Ernesto Assante per la Repubblica
«Eravamo ragazzini, diciassette anni, forse non proprio ragazzini, cominciavamo a ragionare con la nostra testa e pensavamo di dover fare quello che era giusto fare». Antonello Venditti è uno degli angeli del fango di Firenze.
Ricorda la giornata del 4 novembre 1966?
«Io mi sveglio, sto per andare a scuola e sento la notizia, vedo le immagini. Poi vado a scuola: ma lì non se ne parla. La scuola all’epoca non era adeguata, non faceva nulla che ti mettesse davvero in contatto con il mondo, così facevi da solo, ti informavi e cercavi di capire.
E così in molti liceali, in quelli di un certo tipo, colti, attenti a quello che accadeva, che si stavano formando un’idea politica, di amore, di vita, scattò una molla e in tanti pensarono che la cosa giusta da fare fosse andare lì a dare una mano».
Come arrivò a Firenze?
«Se lo chiede a tutti quelli che andarono, di certo la metà l’ha dimenticato. Io non ho un ricordo preciso di quanti giorni restai e di come sono tornato, come andai invece l’ho ricostruito.
Avevo due realtà diverse in casa, una era mia madre, professoressa del Giulio Cesare con la quale si poteva parlare poco. Se gli avessi detto “mamma, parto, vado a Firenze”, mi avrebbe detto: “No Antonello, non parti”. Per paura, mi avrebbe detto che non potevo saltare i giorni di scuola».
E allora?
«Dato che non sarei riuscito con lei a far passare il messaggio che non erano giorni persi ma guadagnati alla vita e alla storia dell’arte, mi rivolsi a mio padre, decisamente più anarchico e in grado di capire, perché era un funzionario statale addetto alla faccende della protezione civile, era il viceprefetto che si occupava delle calamità nazionali, chi meglio di lui sapeva cosa stava accadendo a Firenze.
Gli dissi che dovevo andare e lui mi disse di sì. Spiegò a mia madre cosa andavo a fare e perché e io restai in contatto con lui. Partii con tanti altri ragazzi italiani e stranieri in un pullman perfettamente organizzato dalla scuola americana Overseas School con stivali, pale, pronti a lavorare ».
Cosa vide quando arrivò?
«Arrivammo in una città in bianco e nero, completamente coperta di fango. Era uno scenario incredibile. Arrivammo a Firenze e ci radunammo con altri ragazzi in un punto d’incontro prefissato, dove ci accolsero e ci diedero un ruolino di marcia, con i compiti che dovevamo svolgere. Io mi unii a un gruppo di ragazzi italiani, meno organizzati, e a moltissimi ragazzi fiorentini. Normalmente restavamo a dormire nella zona dove durante il giorno avevamo spalato, abbiamo dormito anche sotto al porticato degli Uffizi, con i sacchi a pelo.
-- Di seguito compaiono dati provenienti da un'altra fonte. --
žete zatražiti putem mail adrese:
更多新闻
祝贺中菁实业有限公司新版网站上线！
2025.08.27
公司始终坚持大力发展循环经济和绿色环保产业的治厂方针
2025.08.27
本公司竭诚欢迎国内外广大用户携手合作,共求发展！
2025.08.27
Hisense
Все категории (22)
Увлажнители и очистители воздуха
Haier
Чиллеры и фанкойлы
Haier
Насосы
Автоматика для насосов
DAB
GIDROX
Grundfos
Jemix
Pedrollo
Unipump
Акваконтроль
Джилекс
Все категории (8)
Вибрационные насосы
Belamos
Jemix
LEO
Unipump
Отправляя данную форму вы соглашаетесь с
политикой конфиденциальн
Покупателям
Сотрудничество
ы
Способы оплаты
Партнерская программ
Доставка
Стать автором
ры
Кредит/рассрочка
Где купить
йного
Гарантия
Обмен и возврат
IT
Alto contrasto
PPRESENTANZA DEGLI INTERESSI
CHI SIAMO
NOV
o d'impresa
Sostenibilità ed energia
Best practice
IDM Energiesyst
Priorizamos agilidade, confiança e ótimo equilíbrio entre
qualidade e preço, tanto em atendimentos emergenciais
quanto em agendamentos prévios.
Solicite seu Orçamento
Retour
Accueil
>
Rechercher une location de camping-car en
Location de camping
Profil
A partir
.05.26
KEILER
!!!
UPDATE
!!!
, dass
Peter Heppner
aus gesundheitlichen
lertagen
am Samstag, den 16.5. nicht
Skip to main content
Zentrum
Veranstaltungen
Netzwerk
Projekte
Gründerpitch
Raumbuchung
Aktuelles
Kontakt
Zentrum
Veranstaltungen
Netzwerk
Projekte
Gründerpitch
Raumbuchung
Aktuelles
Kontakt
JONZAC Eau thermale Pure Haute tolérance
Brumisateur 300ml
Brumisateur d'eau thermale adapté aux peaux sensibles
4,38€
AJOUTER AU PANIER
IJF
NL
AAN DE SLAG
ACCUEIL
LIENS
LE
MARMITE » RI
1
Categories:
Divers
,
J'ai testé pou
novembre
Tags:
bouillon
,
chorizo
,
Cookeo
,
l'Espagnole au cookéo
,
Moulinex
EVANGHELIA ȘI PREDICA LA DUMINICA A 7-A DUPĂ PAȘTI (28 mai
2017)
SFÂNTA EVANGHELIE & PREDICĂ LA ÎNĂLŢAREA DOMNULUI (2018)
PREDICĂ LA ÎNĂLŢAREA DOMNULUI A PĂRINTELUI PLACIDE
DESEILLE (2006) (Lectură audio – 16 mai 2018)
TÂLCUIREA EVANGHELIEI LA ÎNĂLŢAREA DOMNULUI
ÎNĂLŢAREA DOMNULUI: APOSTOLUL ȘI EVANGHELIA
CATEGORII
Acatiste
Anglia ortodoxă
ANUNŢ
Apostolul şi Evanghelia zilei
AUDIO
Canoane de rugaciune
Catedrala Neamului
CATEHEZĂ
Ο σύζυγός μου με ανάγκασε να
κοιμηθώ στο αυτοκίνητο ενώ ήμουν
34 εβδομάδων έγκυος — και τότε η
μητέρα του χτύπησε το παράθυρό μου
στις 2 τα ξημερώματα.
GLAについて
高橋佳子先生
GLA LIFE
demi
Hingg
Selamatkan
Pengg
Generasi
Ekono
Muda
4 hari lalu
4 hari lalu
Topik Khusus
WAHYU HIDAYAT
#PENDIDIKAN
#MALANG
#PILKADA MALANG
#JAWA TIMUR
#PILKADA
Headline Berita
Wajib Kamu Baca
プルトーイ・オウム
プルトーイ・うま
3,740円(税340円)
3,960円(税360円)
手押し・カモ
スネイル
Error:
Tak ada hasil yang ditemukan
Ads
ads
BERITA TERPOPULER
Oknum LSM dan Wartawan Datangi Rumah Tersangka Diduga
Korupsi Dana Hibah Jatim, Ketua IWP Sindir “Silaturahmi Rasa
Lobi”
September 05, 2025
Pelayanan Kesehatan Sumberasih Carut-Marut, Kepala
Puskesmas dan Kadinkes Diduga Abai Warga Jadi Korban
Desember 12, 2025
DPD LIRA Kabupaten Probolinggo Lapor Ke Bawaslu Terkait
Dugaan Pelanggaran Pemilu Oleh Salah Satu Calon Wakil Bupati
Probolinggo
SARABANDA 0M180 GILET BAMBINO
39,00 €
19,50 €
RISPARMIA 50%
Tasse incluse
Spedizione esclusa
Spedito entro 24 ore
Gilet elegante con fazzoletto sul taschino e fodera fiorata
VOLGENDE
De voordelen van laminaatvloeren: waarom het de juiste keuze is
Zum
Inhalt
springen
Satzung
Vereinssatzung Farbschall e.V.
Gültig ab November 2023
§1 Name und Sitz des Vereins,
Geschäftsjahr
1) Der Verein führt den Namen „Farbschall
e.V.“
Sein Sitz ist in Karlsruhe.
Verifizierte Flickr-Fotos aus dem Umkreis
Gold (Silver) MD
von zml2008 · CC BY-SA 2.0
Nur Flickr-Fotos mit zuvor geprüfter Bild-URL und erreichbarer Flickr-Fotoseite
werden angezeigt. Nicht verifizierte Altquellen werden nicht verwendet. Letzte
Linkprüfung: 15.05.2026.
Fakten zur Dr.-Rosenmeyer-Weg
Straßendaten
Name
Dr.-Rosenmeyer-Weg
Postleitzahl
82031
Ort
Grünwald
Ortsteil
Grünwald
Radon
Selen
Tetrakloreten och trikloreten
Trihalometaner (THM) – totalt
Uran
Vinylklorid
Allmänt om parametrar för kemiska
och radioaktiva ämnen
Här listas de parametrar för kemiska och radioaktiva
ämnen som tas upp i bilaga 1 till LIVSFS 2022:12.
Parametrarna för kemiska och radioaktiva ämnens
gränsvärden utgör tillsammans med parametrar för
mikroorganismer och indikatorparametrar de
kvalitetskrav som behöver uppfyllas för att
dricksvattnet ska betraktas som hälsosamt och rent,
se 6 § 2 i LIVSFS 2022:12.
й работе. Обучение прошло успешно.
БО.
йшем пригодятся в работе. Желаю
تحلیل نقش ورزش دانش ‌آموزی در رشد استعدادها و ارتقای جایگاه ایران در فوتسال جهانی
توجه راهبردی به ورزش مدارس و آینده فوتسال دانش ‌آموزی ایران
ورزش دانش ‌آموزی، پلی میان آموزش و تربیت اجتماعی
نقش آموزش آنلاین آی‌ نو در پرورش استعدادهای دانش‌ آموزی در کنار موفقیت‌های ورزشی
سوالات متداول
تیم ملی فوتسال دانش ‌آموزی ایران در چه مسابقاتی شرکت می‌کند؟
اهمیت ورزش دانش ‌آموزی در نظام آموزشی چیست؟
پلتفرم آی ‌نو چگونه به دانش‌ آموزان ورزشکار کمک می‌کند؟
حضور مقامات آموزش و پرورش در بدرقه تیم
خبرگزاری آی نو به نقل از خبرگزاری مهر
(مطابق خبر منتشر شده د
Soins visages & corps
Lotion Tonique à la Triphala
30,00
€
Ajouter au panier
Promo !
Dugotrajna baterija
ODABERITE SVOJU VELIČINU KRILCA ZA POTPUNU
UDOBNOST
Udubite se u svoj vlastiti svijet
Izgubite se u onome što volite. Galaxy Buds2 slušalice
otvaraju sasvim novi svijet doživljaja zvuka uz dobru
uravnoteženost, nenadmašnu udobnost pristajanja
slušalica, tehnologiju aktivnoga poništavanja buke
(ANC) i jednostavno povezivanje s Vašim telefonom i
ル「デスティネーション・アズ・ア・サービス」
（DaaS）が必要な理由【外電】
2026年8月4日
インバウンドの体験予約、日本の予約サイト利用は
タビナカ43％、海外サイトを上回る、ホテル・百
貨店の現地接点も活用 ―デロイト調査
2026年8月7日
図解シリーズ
Quello che mi diedero era perfetto, quello degli scout americani, ed è quello con il quale poi ho girato mezza Europa. I ragazzi che non erano organizzati come noi e avevano bisogno di copertura per la notte stavano alla stazione, era un grande accampamento, le ferrovie avevano messo a disposizione le carrozze e gran parte dei ragazzi stavano lì».
Che ragazzi erano?
«Ragazzi di tutto il mondo, pronti e disponibili ad adattarsi alla situazione e vivere insieme dando una mano, c’era una voglia incredibile di essere utili a qualcuno e qualcosa»
È rimasto in contatto con alcuni di loro?
«No, non ci siamo mai ritrovati. E anche con De Gregori, che è stato lì negli stessi giorni, per quanto possa sembrare incredibile, non ne abbiamo mai parlato».
Cosa le è rimasto di quella esperienza?
«Il senso di solidarietà, la condivisione, la voglia di essere utili, perché ogni gesto, per quanto piccolo, fa la differenza. Tante cose oggi sono diverse ma quello che non è cambiato, per fortuna, e che l’Italia sa essere fraterna quando serve, solidale e pronta, anche fisicamente. Non abbiamo solo il cuore, ma anche mani e gambe che ci portano ad aiutare».